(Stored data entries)
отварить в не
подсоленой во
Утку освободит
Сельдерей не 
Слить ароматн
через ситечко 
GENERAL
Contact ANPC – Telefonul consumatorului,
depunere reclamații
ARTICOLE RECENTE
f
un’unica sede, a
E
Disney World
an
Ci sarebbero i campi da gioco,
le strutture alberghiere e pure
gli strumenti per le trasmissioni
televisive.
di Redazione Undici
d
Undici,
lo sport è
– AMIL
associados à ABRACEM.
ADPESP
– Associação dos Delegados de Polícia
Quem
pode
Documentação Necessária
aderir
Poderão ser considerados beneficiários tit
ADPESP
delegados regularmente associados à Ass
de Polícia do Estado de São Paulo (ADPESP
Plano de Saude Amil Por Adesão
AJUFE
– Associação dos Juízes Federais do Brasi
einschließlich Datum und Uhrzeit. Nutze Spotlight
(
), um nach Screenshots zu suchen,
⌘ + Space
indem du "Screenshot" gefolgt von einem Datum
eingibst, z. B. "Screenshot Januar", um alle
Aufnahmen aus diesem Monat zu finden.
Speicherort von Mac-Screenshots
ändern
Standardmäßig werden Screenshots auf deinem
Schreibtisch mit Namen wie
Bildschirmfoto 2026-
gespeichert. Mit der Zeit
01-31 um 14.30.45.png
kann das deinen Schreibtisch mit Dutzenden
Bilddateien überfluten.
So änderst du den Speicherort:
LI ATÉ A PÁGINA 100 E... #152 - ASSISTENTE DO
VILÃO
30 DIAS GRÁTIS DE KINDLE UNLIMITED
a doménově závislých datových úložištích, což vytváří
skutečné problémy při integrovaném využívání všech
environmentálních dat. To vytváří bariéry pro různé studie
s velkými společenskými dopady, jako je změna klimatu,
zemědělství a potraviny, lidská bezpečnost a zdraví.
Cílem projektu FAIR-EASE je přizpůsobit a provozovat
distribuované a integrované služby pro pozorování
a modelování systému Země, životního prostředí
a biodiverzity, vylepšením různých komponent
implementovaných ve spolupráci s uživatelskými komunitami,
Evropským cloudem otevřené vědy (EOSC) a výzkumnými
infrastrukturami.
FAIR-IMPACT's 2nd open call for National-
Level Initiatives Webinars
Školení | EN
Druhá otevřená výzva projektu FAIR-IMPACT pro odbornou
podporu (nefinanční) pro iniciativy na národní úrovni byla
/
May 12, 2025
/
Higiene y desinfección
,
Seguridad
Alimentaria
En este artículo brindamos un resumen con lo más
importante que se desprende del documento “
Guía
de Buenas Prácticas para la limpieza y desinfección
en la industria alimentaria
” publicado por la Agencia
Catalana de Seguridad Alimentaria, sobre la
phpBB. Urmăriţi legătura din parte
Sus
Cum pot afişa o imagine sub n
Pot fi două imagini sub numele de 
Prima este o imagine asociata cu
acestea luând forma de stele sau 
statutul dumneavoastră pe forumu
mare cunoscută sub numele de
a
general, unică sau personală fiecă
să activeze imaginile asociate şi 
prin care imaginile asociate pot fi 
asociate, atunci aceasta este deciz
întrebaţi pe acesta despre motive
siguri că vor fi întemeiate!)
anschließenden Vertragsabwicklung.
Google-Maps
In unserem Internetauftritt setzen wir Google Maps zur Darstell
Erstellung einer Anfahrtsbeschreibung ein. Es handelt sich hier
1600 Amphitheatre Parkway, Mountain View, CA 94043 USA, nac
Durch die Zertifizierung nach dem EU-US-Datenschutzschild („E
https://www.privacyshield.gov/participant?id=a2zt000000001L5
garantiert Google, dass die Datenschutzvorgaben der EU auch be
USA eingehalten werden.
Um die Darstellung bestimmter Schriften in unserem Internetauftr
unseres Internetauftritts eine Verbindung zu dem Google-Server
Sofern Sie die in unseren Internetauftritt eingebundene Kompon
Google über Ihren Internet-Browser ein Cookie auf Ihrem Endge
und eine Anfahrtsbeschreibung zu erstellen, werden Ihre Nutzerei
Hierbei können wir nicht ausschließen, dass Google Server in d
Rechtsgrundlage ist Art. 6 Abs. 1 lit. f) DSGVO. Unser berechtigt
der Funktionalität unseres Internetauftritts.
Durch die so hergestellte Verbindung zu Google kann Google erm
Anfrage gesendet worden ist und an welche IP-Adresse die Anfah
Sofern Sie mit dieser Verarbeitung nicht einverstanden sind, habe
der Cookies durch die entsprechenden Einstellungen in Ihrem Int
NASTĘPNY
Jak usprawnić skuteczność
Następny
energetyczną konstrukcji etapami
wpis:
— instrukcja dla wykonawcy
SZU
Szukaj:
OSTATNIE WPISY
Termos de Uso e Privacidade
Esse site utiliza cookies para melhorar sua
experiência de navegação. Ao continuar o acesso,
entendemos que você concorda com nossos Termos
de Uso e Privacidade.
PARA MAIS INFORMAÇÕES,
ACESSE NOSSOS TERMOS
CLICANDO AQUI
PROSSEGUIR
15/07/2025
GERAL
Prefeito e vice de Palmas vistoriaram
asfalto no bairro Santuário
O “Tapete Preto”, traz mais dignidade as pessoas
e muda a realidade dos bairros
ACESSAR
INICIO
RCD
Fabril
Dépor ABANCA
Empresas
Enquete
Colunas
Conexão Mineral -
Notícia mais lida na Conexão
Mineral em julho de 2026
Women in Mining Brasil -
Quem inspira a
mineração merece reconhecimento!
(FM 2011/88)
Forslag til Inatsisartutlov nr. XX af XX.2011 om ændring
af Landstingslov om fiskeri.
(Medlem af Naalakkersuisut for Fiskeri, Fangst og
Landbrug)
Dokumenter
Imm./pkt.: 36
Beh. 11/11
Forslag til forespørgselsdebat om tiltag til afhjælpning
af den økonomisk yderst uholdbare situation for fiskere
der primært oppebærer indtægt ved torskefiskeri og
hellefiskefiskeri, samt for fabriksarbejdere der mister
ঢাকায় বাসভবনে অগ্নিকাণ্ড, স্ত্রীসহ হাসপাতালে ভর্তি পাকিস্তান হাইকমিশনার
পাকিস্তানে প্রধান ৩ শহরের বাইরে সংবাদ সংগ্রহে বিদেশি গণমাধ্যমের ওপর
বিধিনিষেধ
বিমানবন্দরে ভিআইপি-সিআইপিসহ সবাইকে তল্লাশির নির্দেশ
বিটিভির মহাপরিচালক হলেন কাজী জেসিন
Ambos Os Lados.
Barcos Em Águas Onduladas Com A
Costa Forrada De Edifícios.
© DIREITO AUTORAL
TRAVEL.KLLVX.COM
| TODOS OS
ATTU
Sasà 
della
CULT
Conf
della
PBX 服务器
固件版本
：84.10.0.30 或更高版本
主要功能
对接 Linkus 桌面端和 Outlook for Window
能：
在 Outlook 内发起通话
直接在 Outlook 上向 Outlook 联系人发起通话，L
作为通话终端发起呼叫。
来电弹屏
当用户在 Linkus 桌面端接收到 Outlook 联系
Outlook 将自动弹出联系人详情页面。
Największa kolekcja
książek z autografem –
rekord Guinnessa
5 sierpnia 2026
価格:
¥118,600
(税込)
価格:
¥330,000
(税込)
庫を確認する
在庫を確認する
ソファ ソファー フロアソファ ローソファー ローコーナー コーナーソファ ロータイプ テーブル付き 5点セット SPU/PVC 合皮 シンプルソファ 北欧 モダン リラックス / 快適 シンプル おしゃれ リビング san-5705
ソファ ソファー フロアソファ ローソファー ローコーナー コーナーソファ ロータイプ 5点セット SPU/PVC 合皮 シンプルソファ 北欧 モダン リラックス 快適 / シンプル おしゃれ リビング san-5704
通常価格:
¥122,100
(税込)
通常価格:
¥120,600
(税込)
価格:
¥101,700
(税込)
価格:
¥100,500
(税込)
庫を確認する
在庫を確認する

# [Brief]
All of the lines above that carry the string "numele" need to be found and copied.

# [Result below]
Pot fi două imagini sub numele de 
mare cunoscută sub numele de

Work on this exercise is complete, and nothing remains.